Transformasi industri 4.0, maraknya sistem kontrak dan outsourcing, serta munculnya ekonomi digital berbasis platform, telah menciptakan kelas pekerja baru: buruh yang bekerja tanpa pabrik, tanpa seragam, dan tanpa jam kerja pasti.
Model perjuangan yang hanya berfokus pada sektor industri formal tidak lagi cukup. Dibutuhkan cara pandang dan strategi baru agar FSPMI tidak tertinggal oleh realitas sosial yang terus bergerak.

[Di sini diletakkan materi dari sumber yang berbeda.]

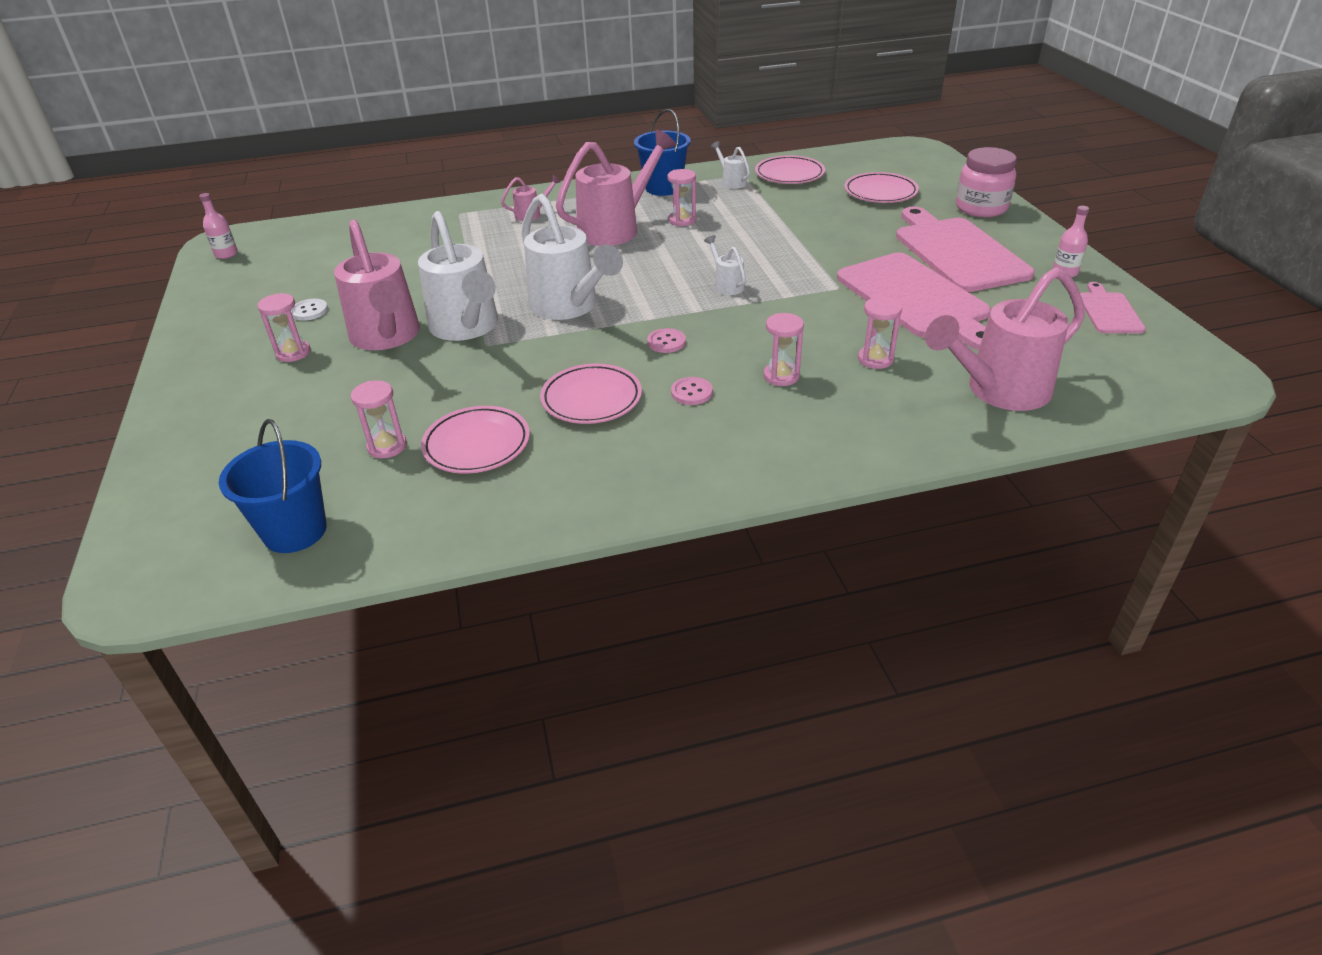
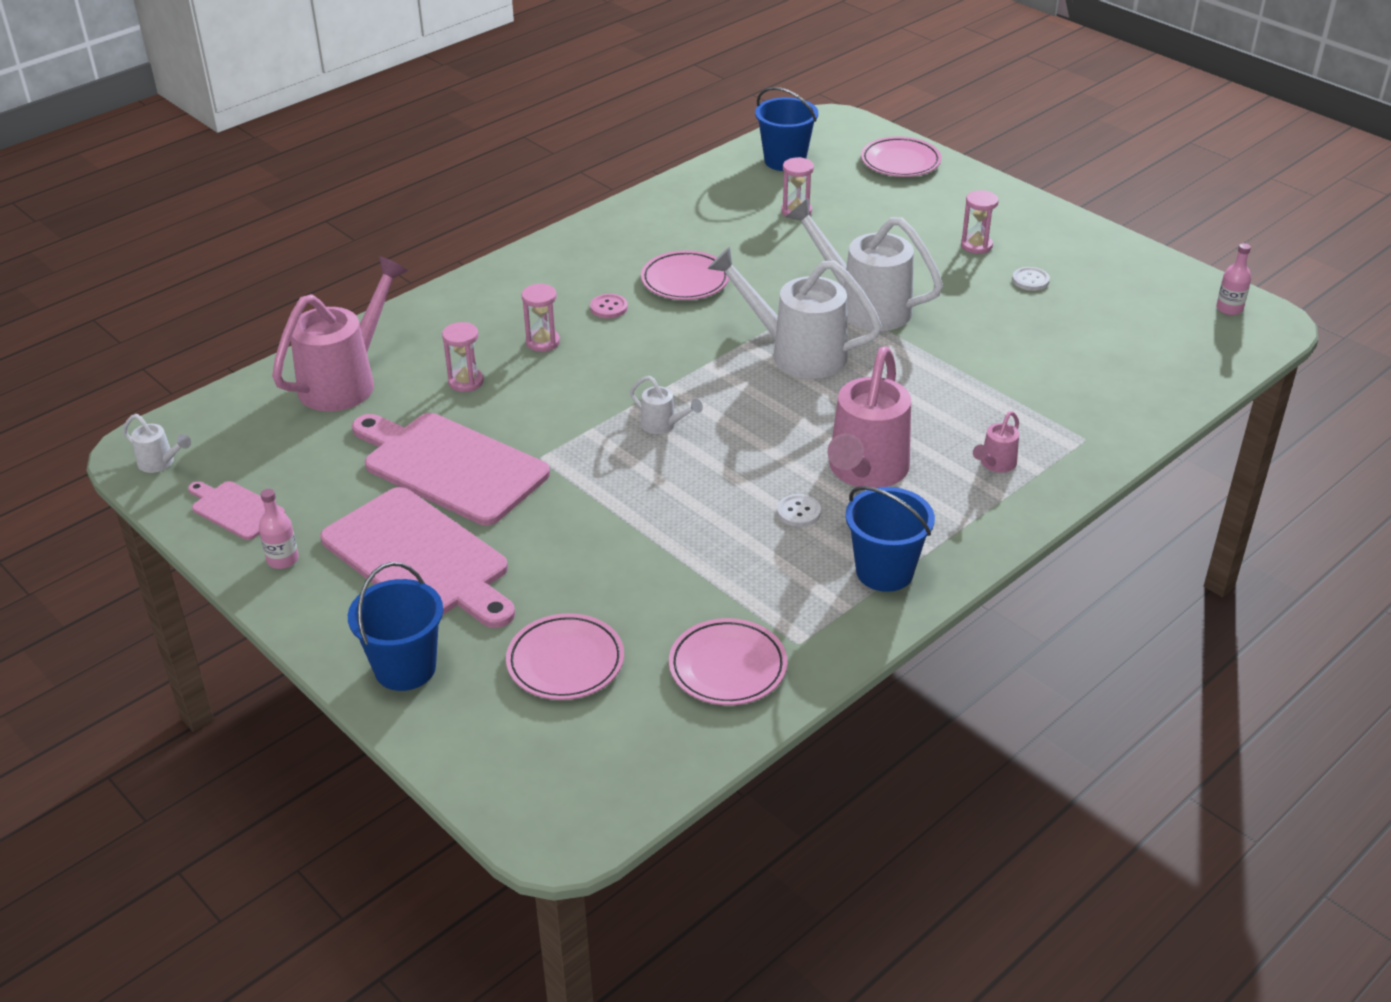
camera: 150 degrees right, 0 degrees up
pink watering can [334,220,420,350] -> none
pink plate [421,406,530,474] -> pink plate moved to [861,137,942,177]
pink button [647,328,686,353] -> none
pink hourglass [668,169,696,226] -> white button [777,494,821,527]
white watering can [711,141,750,189] -> white watering can moved to [123,414,191,473]
pink jar [956,147,1016,217] -> blue bucket [348,562,443,691]
pink cutting board [1080,282,1146,333] -> pink cutting board turned 150 degrees clockwise [188,481,285,540]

Kelelahan ideologis dan stagnasi taktik menjadi tanda-tanda yang nyata. Banyak buruh muda merasa jauh dari pengambilan keputusan, bahkan sebagian mulai mencari ruang perjuangan alternatif di luar serikat formal. Ini sinyal penting bahwa suksesi kepemimpinan bukan sekadar pergantian figur, tapi soal mengembalikan makna perjuangan itu sendiri: berpihak kepada buruh, bukan pada jabatan.
Belajar dari Generasi Muda: Keberanian yang Tak Terkontrol
Kematian tragis Affan Kurniawan buruh ojek online muda yang tewas dan serangkaian aksi setelah tragedy tersebut menjadi pengingat keras bahwa perjuangan kelas pekerja kini berwajah baru. Generasi muda dan pekerja informal menunjukkan bentuk keberanian yang berbeda: spontan, cair, dan tidak terikat pada struktur organisasi lama. Mereka tidak menunggu instruksi, mereka bergerak karena empati dan kesadaran. Ketika sebagian cara aksi tradisional cenderung menua, lamban, dan berhitung, generasi muda justru bergerak dengan keyakinan moral, meski harus menghadapi resiko yang juga tidak mudah. FSPMI perlu membaca tanda zaman ini: bahwa masa depan gerakan buruh tidak bisa dikelola dengan cara lama. Jika kepemimpinan baru hanya melanjutkan pola lama tertutup, hirarkis, dan transaksional maka regenerasi tidak akan terjadi, dan FSPMI akan kehilangan relevansinya di tengah perubahan sosial.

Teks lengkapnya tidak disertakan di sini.